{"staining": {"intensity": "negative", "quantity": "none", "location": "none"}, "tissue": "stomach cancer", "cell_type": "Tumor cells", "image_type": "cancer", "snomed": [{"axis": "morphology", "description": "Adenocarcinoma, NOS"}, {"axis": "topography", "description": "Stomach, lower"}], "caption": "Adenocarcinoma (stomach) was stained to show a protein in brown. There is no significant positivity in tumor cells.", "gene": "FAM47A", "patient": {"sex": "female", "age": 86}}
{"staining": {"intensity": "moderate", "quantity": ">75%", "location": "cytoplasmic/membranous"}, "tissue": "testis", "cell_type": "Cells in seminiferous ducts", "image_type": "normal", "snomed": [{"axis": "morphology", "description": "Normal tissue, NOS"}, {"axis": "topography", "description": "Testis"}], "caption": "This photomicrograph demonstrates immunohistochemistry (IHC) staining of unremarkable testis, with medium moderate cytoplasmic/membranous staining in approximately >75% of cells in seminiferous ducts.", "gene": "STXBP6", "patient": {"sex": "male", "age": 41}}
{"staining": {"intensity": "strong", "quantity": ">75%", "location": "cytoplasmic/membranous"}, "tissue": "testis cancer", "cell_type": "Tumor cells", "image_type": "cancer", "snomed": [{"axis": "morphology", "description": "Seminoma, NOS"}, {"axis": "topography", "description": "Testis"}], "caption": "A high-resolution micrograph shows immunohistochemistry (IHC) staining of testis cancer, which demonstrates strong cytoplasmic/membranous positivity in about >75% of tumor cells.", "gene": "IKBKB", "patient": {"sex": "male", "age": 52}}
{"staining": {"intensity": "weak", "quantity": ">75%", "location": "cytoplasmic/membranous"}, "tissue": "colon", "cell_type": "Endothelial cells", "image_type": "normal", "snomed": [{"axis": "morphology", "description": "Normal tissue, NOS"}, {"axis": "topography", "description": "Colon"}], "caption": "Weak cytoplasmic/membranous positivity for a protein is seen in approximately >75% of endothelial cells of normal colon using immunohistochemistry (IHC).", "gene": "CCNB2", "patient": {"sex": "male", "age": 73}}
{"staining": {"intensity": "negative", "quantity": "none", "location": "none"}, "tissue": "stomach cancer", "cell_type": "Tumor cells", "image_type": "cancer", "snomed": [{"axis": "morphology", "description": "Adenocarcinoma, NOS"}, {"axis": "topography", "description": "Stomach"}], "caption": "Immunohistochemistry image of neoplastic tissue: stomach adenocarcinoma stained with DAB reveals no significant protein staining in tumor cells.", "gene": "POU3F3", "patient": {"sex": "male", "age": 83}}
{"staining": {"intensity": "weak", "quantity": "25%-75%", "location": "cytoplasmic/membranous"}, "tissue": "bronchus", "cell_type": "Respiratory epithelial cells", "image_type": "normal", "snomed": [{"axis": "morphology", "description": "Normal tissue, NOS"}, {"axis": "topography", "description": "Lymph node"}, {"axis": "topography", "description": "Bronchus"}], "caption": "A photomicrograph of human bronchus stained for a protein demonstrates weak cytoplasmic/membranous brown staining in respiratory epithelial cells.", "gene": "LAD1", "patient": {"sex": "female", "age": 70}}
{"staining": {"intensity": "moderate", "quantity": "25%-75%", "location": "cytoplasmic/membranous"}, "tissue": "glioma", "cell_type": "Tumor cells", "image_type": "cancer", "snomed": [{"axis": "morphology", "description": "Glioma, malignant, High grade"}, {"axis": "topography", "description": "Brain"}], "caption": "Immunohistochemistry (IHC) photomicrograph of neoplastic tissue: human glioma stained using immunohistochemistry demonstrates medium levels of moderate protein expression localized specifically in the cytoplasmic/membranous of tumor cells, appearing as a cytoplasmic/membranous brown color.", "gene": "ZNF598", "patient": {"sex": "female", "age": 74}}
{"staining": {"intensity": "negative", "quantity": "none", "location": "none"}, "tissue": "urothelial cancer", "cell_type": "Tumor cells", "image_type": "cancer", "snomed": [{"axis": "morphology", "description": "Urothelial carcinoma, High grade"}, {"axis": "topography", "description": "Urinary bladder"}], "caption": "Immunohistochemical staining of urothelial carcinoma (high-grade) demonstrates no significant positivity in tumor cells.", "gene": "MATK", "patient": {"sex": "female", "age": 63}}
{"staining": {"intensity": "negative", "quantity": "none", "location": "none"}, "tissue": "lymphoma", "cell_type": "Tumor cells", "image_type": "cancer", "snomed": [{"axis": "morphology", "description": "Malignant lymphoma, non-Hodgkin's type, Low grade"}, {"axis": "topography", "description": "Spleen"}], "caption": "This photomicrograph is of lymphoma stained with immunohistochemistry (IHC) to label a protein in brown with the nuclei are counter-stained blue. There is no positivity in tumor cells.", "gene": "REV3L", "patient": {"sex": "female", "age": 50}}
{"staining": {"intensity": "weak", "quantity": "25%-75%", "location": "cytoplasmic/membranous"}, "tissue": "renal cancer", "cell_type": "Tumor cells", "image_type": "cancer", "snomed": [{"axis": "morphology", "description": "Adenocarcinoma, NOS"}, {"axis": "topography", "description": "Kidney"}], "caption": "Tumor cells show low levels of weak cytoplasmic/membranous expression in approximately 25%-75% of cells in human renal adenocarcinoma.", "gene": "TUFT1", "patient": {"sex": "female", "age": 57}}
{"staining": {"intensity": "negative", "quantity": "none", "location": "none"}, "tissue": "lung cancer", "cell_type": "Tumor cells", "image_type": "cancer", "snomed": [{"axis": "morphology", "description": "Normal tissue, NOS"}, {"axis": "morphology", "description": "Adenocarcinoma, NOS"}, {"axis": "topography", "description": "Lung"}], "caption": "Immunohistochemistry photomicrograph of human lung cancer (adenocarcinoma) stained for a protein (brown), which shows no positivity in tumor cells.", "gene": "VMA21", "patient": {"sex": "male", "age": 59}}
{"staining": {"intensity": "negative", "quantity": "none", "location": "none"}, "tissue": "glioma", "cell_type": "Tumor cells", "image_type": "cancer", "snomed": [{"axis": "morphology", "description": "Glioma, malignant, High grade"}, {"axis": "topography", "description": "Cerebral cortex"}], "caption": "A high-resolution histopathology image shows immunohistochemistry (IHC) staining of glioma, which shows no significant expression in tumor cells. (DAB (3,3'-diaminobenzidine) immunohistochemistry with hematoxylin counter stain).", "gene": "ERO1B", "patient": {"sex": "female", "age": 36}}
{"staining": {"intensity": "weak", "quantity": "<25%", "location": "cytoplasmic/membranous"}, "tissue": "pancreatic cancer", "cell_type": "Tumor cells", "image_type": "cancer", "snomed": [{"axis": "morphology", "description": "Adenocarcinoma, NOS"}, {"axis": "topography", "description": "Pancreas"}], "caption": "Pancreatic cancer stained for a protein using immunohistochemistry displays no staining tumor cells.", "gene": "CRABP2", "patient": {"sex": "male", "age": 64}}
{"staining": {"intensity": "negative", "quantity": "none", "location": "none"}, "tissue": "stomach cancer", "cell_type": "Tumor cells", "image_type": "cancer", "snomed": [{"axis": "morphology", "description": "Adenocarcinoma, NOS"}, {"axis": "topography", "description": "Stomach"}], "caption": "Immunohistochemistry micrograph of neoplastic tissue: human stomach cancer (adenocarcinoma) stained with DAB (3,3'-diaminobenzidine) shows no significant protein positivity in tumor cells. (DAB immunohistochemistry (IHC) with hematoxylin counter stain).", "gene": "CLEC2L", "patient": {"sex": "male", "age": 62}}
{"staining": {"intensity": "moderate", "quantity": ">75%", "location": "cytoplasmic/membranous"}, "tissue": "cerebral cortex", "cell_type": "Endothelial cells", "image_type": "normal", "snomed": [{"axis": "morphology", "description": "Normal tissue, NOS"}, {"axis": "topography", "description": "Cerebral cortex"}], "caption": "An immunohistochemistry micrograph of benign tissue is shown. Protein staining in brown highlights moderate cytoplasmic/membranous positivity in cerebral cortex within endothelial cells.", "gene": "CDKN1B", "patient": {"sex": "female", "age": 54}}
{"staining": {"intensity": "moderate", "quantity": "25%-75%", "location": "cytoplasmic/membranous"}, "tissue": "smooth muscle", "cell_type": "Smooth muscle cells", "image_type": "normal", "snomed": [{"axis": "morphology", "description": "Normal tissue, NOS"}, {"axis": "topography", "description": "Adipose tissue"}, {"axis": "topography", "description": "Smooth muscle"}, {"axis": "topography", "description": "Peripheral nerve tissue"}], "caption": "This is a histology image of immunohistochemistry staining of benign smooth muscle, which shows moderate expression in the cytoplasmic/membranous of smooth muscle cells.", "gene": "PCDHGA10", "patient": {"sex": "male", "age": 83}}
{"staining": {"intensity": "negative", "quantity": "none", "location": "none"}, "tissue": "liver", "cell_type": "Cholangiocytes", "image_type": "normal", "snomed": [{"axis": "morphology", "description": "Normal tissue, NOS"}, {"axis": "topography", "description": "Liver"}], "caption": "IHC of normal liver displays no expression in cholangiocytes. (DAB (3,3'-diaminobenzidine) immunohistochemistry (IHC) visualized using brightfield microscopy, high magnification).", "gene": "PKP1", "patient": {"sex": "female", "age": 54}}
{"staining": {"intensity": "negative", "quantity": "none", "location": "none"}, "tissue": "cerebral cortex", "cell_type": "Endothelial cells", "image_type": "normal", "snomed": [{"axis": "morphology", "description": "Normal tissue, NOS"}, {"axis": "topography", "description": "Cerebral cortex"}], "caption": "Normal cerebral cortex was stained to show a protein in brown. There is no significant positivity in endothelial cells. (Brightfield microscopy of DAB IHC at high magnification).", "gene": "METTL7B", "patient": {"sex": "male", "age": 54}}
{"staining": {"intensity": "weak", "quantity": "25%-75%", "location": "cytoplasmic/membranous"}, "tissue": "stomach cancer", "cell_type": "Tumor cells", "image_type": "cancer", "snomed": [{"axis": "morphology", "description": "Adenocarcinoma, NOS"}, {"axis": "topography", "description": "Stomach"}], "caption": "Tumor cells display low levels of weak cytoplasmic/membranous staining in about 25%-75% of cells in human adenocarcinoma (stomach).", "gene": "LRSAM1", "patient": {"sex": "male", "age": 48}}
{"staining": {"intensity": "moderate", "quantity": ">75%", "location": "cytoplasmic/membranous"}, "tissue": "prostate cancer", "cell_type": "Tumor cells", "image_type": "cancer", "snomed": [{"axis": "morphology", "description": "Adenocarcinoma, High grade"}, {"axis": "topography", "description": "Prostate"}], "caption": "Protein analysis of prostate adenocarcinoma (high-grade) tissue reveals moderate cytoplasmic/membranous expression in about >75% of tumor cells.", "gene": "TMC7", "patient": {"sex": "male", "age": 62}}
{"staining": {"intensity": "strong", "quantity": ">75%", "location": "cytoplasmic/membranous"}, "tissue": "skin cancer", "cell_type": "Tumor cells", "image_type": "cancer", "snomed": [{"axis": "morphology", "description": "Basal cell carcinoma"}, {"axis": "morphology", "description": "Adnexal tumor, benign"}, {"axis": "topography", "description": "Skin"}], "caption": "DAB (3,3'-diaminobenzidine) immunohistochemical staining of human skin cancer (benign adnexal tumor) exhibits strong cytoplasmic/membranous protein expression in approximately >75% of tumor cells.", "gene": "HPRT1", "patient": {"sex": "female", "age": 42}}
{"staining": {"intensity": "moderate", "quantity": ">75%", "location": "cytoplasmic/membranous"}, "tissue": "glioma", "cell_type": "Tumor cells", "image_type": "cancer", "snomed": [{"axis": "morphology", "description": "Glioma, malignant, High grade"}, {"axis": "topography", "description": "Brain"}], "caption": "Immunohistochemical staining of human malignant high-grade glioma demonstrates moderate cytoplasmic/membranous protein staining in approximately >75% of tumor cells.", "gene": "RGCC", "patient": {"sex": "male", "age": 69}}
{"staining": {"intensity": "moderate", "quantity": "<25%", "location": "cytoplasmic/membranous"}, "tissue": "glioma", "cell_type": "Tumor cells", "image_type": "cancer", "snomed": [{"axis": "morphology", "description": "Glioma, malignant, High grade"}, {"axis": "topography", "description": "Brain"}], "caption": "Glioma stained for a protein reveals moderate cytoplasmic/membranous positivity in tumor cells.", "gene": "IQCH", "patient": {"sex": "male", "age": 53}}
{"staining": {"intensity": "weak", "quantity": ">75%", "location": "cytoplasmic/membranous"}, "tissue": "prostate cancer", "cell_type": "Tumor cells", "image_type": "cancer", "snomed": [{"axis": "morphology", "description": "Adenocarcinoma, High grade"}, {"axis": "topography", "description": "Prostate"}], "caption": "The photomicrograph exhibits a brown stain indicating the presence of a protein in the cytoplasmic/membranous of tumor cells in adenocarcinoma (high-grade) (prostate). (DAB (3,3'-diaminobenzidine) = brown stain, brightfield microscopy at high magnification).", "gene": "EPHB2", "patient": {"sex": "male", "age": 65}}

■ ■ ■ ■ ■ ■ ■

- **Exercise description**: Within the listing, how many lines hold the word "strong"? Answer with the number by itself.

- **Exercise solution**: 2